Court Opinion

ID: 9601629
Source: CourtListenerOpinion
Date Created: 2023-08-22 01:48:11.986077+00
Date Added: 2024-06-11T12:42:23.097009
License: Public Domain

BAKES, Justice,
concurring specially:
Had the appellant herein articulated before both the trial court and this Court the argument and analysis which the dissenting opinion of Justice Bistline makes with regard to a motion for new trial pursuant to Rule 59(a)(5), the trial court no doubt would have articulated his reasons for denying the motion more in keeping with the language of I.R.C.P. 59(a)(5), and the majority opinion would no doubt have addressed that issue more directly.
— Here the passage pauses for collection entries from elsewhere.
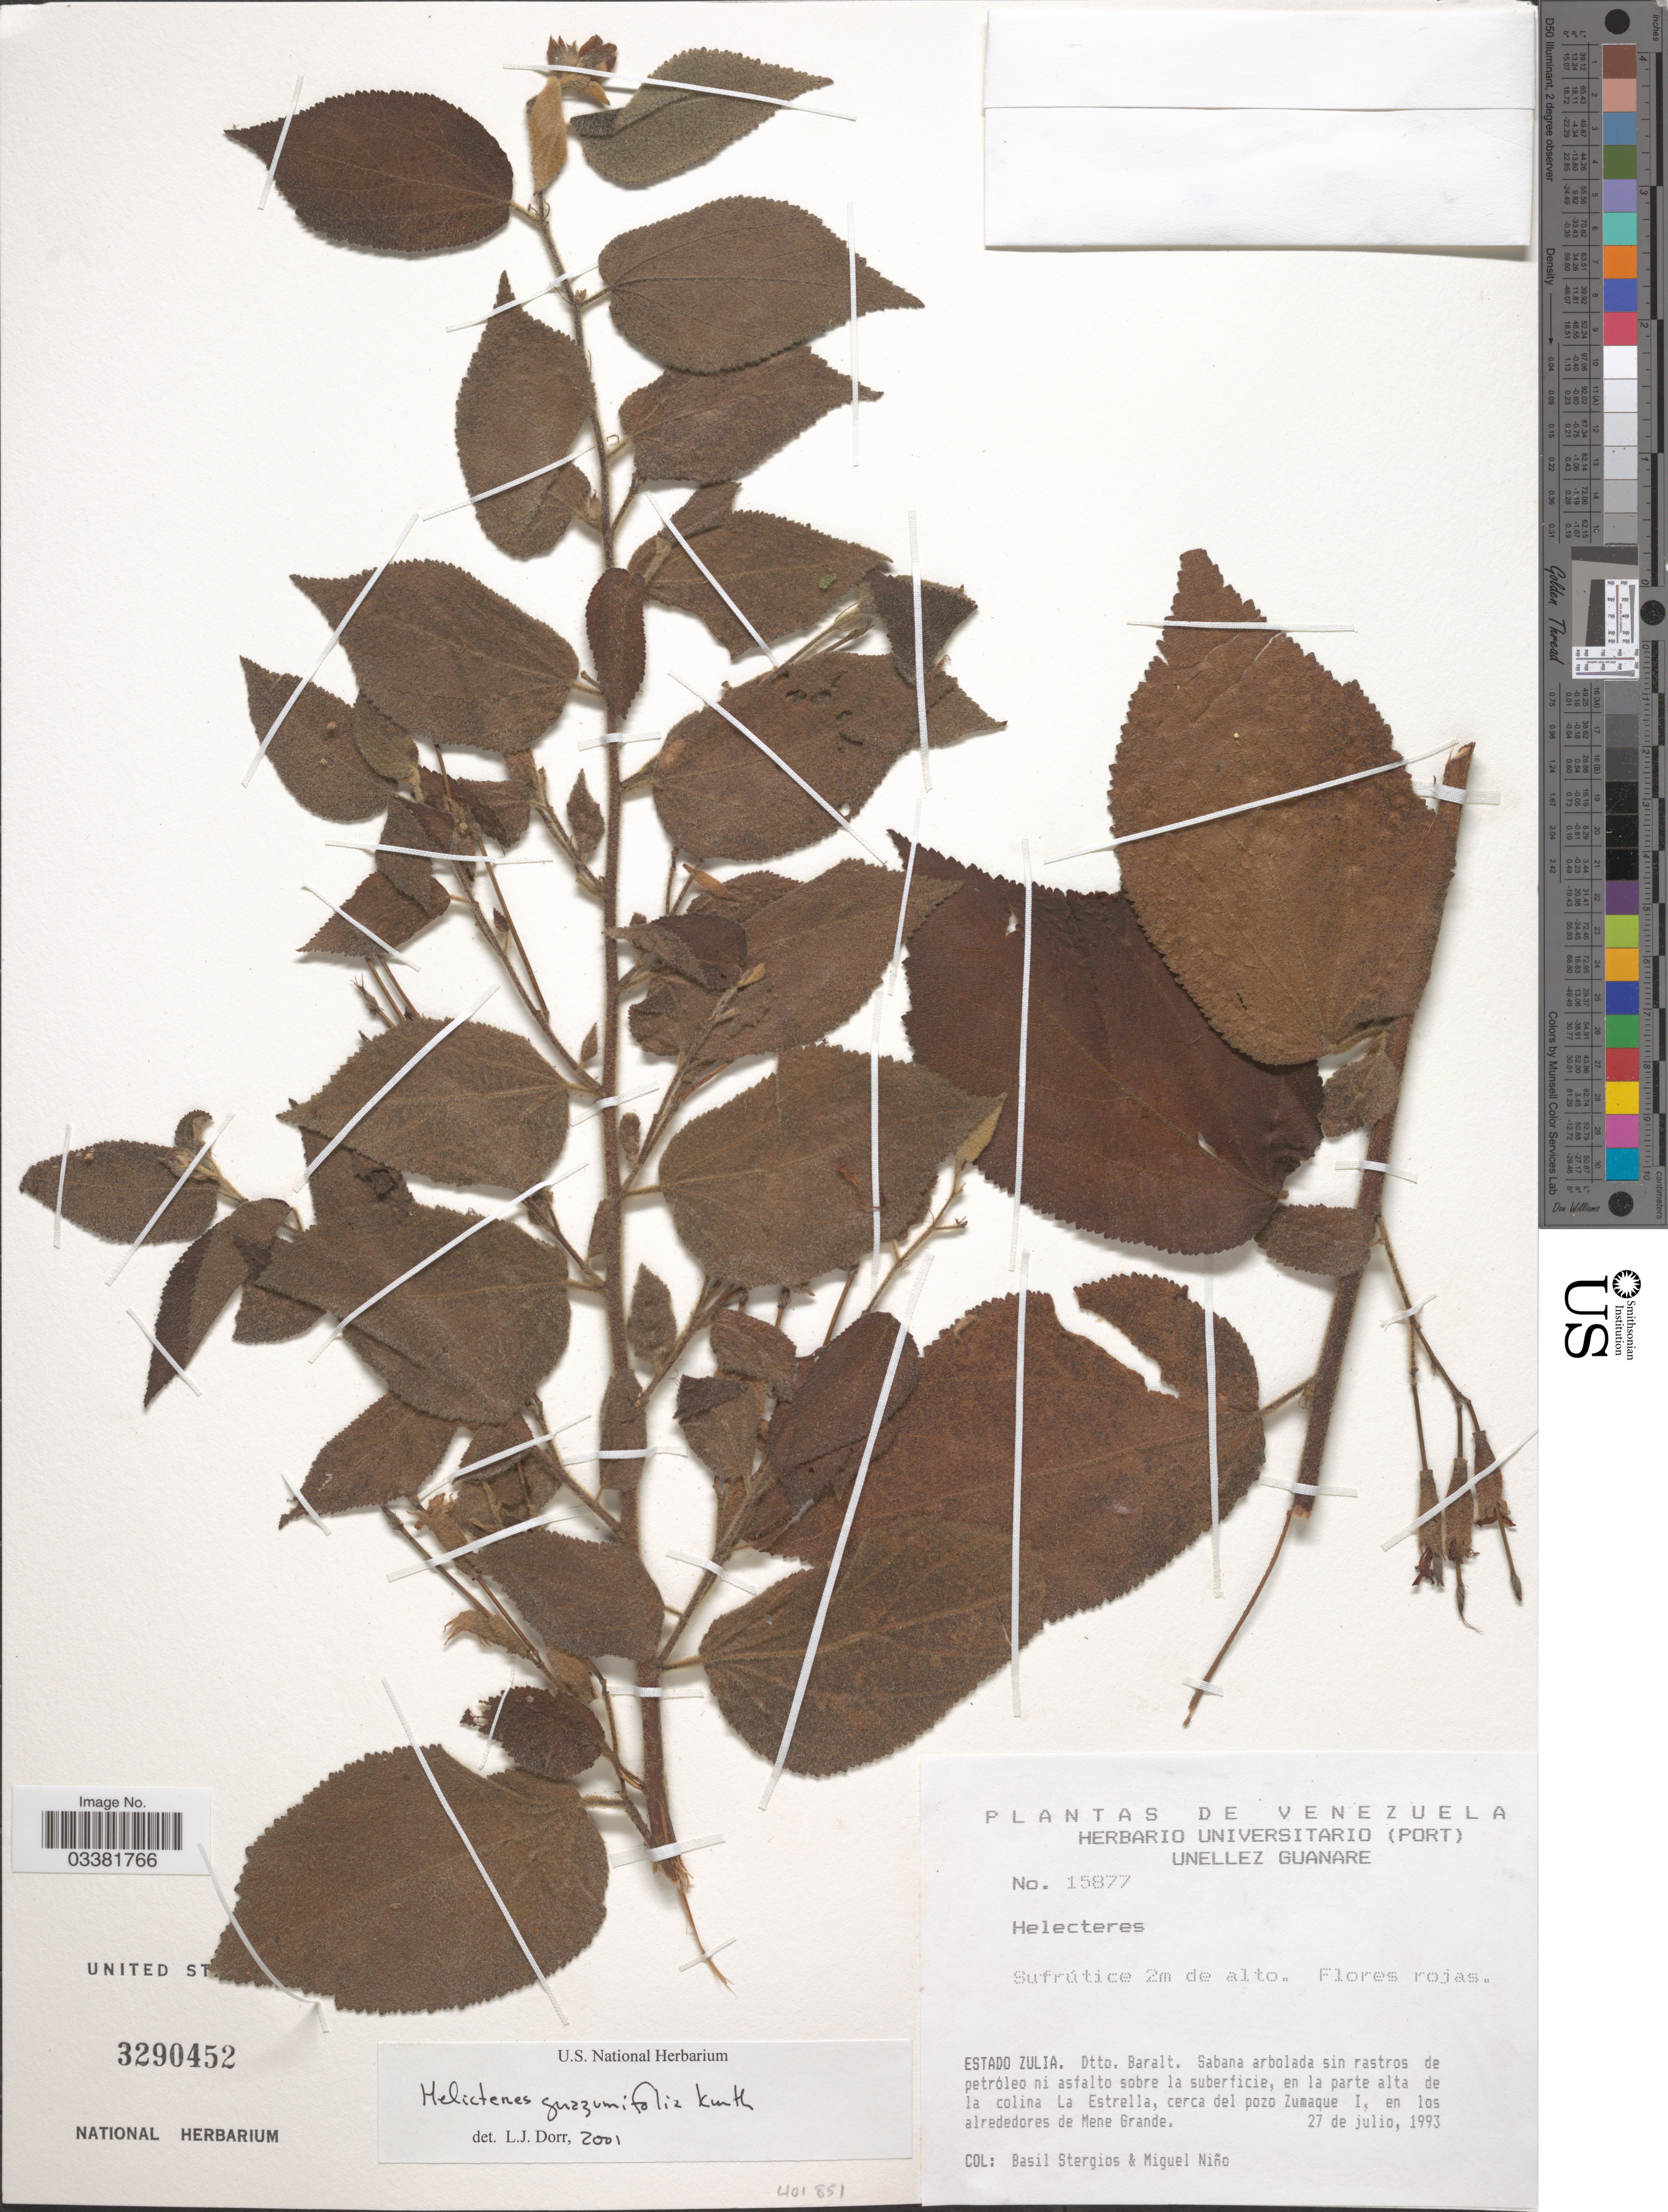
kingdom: Plantae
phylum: Tracheophyta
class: Magnoliopsida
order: Malvales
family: Malvaceae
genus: Helicteres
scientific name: Helicteres guazumifolia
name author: Kunth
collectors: B. G. Stergios & S. M. Niño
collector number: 15877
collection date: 1993-07-27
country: Venezuela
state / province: Zulia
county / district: Baralt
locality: La Estrella, cerca del pozo Zumaque, en los alrededores de Mene Grande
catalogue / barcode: US 3290452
However, the appellant did not do so, stating the issue on appeal to be “whether, under the facts as shown herein, damages in the total amount of $1,000 as promulgated in that judgment dated December 7,1976, are inadequate as a matter of law.” No issue was presented as to the denial of the motion for new trial, although in the course of the argument section of its brief appellant does state that, “It is also plaintiffs’ contention that the Trial Court erred in denying plaintiffs’ motion for a modification of judgment or in the alternative for a new trial.” The only argument for that contention are two sentences which essentially state the same thing — that “[a] jury verdict which manifests disregard for the plain instructions of the Court on issues of damages and arbitrarily ignores the proven elements of damage should be set aside upon a motion for a new trial.” Thus, the only suggestion that appellant was asserting on appeal that the trial court erred in failing to grant a new trial based upon the grounds of “inadequate damages, appearing to have been given under the influence of passion or prejudice,” I.R.C.P. 59(a)(5), was the mere numerical reference to that rule at the end of the motion. Reading the trial court’s decision and order denying the motion for new trial as a whole, it seems to me that he had in mind the requirements of Rule 59(a)(5) when he said that “it appears to me that there is no indication of passion or prejudice influencing the jury’s verdict . .” While it might have been better for. the trial court to articulate his determination in the exact language of I.R.C.P. 59(a)(5), it is *275clear from the reading of the entire decision that he considered the I.R.C.P. 59(a)(5) grounds for a motion for new trial as Justice Bistline has cogently and exhaustively set out in his dissent. Certainly, if the appellant’s motion before the trial court and brief on appeal can be fairly said to have adequately raised that issue, the trial court’s decision appears to me to have adequately met it.